OS Memory Management

Virtual Memory

Virtual memory is a technique that allows the execution of processes that are not completely in memory. One major advantage of this scheme is that programs can be larger than physical memory. Further, virtual memory abstracts main memory into an extremely large, uniform array of storage, separating logical memory as viewed by the user from physical memory.

This technique frees programmers from the concerns of memory-storage limitations. Virtual memory also allows processes to share files easily and to implement shared memory. In addition, it provides an efficient mechanism for process creation. Virtual memory is not easy to implement, however, and may substantially decrease performance if it is used carelessly

Background

The memory-management is necessary because of one basic requirement: The instructions being executed must be in physical memory. The first approach to meeting this requirement is to place the entire logical address space in physical memory. Dynamic loading can help to ease this restriction, but it generally requires special precautions and extra work by the programmer.

The requirement that instructions must be in physical memory to be executed seems both necessary and reasonable; but it is also unfortunate, since it limits the size of a program to the size of physical memory. In fact, an examination of real programs shows us that, in many cases, the entire program is not needed. For instance, consider the following:

  • Programs often have code to handle unusual error conditions. Since these errors seldom, if ever, occur in practice, this code is almost never executed.
  • Arrays, lists, and tables are often allocated more memory than they actually need. An array may be declared 100 by 100 elements, even though it is seldom larger than 10 by 10 elements. An assembler symbol table may have room for 3,000 symbols, although the average program has less than 200 symbols.
  • Certain options and features of a program may be used rarely. For instance, the routines on U.S. government computers that balance the budget have not been used in many years.
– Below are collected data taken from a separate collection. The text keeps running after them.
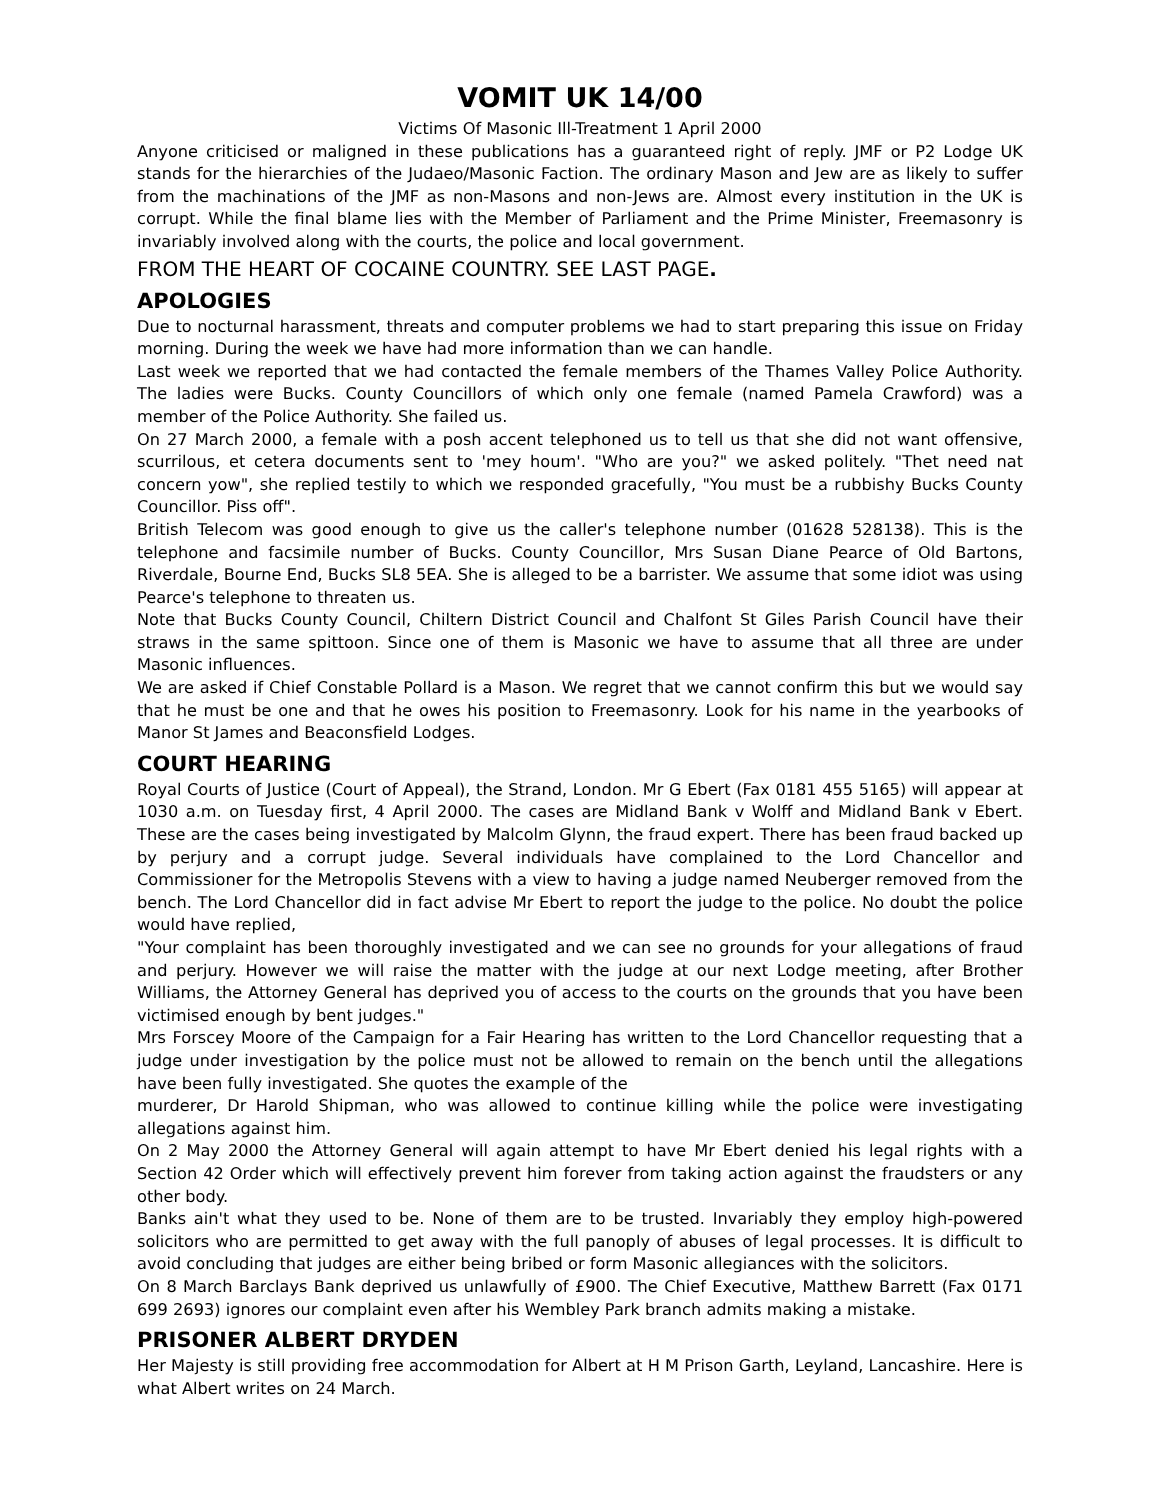VOMIT UK 14/00
Victims Of Masonic Ill-Treatment 1 April 2000
Anyone criticised or maligned in these publications has a guaranteed right of reply. JMF or P2 Lodge UK stands for the hierarchies of the Judaeo/Masonic Faction. The ordinary Mason and Jew are as likely to suffer from the machinations of the JMF as non-Masons and non-Jews are. Almost every institution in the UK is corrupt. While the final blame lies with the Member of Parliament and the Prime Minister, Freemasonry is invariably involved along with the courts, the police and local government.
FROM THE HEART OF COCAINE COUNTRY. SEE LAST PAGE.
APOLOGIES
Due to nocturnal harassment, threats and computer problems we had to start preparing this issue on Friday morning. During the week we have had more information than we can handle.
Last week we reported that we had contacted the female members of the Thames Valley Police Authority. The ladies were Bucks. County Councillors of which only one female (named Pamela Crawford) was a member of the Police Authority. She failed us.
On 27 March 2000, a female with a posh accent telephoned us to tell us that she did not want offensive, scurrilous, et cetera documents sent to 'mey houm'. "Who are you?" we asked politely. "Thet need nat concern yow", she replied testily to which we responded gracefully, "You must be a rubbishy Bucks County Councillor. Piss off".
British Telecom was good enough to give us the caller's telephone number (01628 528138). This is the telephone and facsimile number of Bucks. County Councillor, Mrs Susan Diane Pearce of Old Bartons, Riverdale, Bourne End, Bucks SL8 5EA. She is alleged to be a barrister. We assume that some idiot was using Pearce's telephone to threaten us.
Note that Bucks County Council, Chiltern District Council and Chalfont St Giles Parish Council have their straws in the same spittoon. Since one of them is Masonic we have to assume that all three are under Masonic influences.
We are asked if Chief Constable Pollard is a Mason. We regret that we cannot confirm this but we would say that he must be one and that he owes his position to Freemasonry. Look for his name in the yearbooks of Manor St James and Beaconsfield Lodges.
COURT HEARING
Royal Courts of Justice (Court of Appeal), the Strand, London. Mr G Ebert (Fax 0181 455 5165) will appear at 1030 a.m. on Tuesday first, 4 April 2000. The cases are Midland Bank v Wolff and Midland Bank v Ebert. These are the cases being investigated by Malcolm Glynn, the fraud expert. There has been fraud backed up by perjury and a corrupt judge. Several individuals have complained to the Lord Chancellor and Commissioner for the Metropolis Stevens with a view to having a judge named Neuberger removed from the bench. The Lord Chancellor did in fact advise Mr Ebert to report the judge to the police. No doubt the police would have replied,
"Your complaint has been thoroughly investigated and we can see no grounds for your allegations of fraud and perjury. However we will raise the matter with the judge at our next Lodge meeting, after Brother Williams, the Attorney General has deprived you of access to the courts on the grounds that you have been victimised enough by bent judges."
Mrs Forscey Moore of the Campaign for a Fair Hearing has written to the Lord Chancellor requesting that a judge under investigation by the police must not be allowed to remain on the bench until the allegations have been fully investigated. She quotes the example of the
murderer, Dr Harold Shipman, who was allowed to continue killing while the police were investigating allegations against him.
On 2 May 2000 the Attorney General will again attempt to have Mr Ebert denied his legal rights with a Section 42 Order which will effectively prevent him forever from taking action against the fraudsters or any other body.
Banks ain't what they used to be. None of them are to be trusted. Invariably they employ high-powered solicitors who are permitted to get away with the full panoply of abuses of legal processes. It is difficult to avoid concluding that judges are either being bribed or form Masonic allegiances with the solicitors.
On 8 March Barclays Bank deprived us unlawfully of £900. The Chief Executive, Matthew Barrett (Fax 0171 699 2693) ignores our complaint even after his Wembley Park branch admits making a mistake.
PRISONER ALBERT DRYDEN
Her Majesty is still providing free accommodation for Albert at H M Prison Garth, Leyland, Lancashire. Here is what Albert writes on 24 March.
Even in those cases where the entire program is needed, it may not all be needed at the same time.

The ability to execute a program that is only partially in memory would confer many benefits:

  • A program would no longer be constrained by the amount of physical memory that is available. Users would be able to write programs for an extremely large virtual address space, simplifying the programming task.
  • Because each user program could take less physical memory, more programs could be run at the same time, with a corresponding increase in CPU utilization and throughput but with no increase in response time or turnaround time.
  • Less I/O would be needed to load or swap user programs into memory, so each user program would run faster.

Thus, running a program that is not entirely in memory would benefit both the system and the user.

Virtual memory involves the separation of logical memory as perceived by users from physical memory. This separation allows an extremely large virtual memory to be provided for programmers when only a smaller physical memory is available (Figure 9). Virtual memory makes the task of programming much easier, because the programmer no longer needs to worry about the amount of physical memory available; she can concentrate instead on the problem to be programmed.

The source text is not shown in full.